Clinical History and Research Highlights

• Clinical Trials: The efficacy of acalabrutinib, particularly in combination with bendamustine and rituximab, was evaluated in the robust multicentre ECHO trial (NCT02972840), which involved 598 participants with untreated MCL aged 65 or older. This trial contributed significantly to its regulatory approvals by demonstrating clear clinical benefits.
• Research and Selectivity: Relative to ibrutinib, pre‑clinical studies have underscored the enhanced selectivity of acalabrutinib. It shows virtually no inhibition of other kinases—including ITK, EGFR, ERBB2, and others—minimising potential side effects like thrombus formation.

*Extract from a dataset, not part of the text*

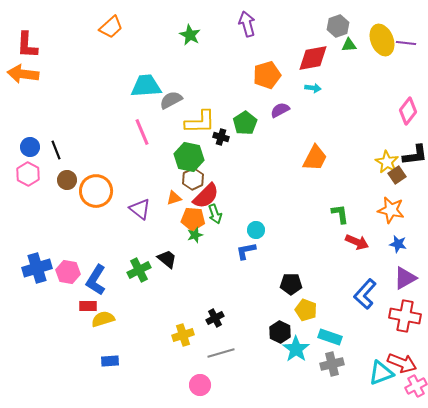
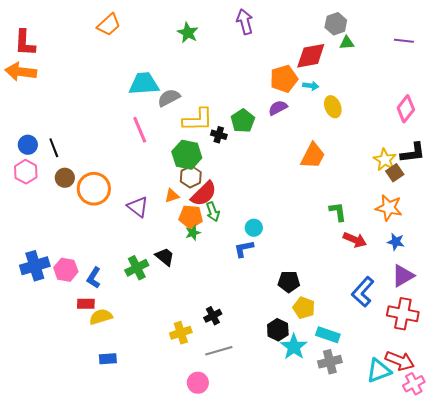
yellow ellipse: (382, 40) -> (333, 107), moved, size x0.7
orange pentagon: (267, 75) -> (284, 79), moved
blue L-shape: (96, 280) -> (94, 278), size x0.7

Legal Status and Market Impact

• Orphan Drug Designation: Acalabrutinib has received orphan drug status in both the U.S. and Europe for its indications in mantle cell lymphoma, CLL/SLL, and lymphoplasmacytic lymphoma (Waldenström’s macroglobulinaemia). This designation guarantees up to 10 years of market exclusivity within Europe.
• Economic Influence: Developed by Acerta Pharma, the promising results from early studies led to a major investment by AstraZeneca. In December 2015, AstraZeneca acquired a 55% stake in Acerta Pharma for $4 billion, with an option to acquire the remaining 45% based on future regulatory approvals and market success.

Conclusion

Acalabrutinib represents a significant advancement in targeted cancer therapy. By efficiently blocking BTK, it offers a potent treatment option for various forms of non‑Hodgkin lymphoma, particularly mantle cell lymphoma and CLL/SLL. Its favourable safety profile and robust clinical evidence set it apart as a key player in modern oncology.

For healthcare professionals and patients seeking state‑of‑the‑art treatment options in lymphoma, acalabrutinib provides a compelling balance of efficacy and safety, paving the way for improved patient outcomes in the battle against cancer.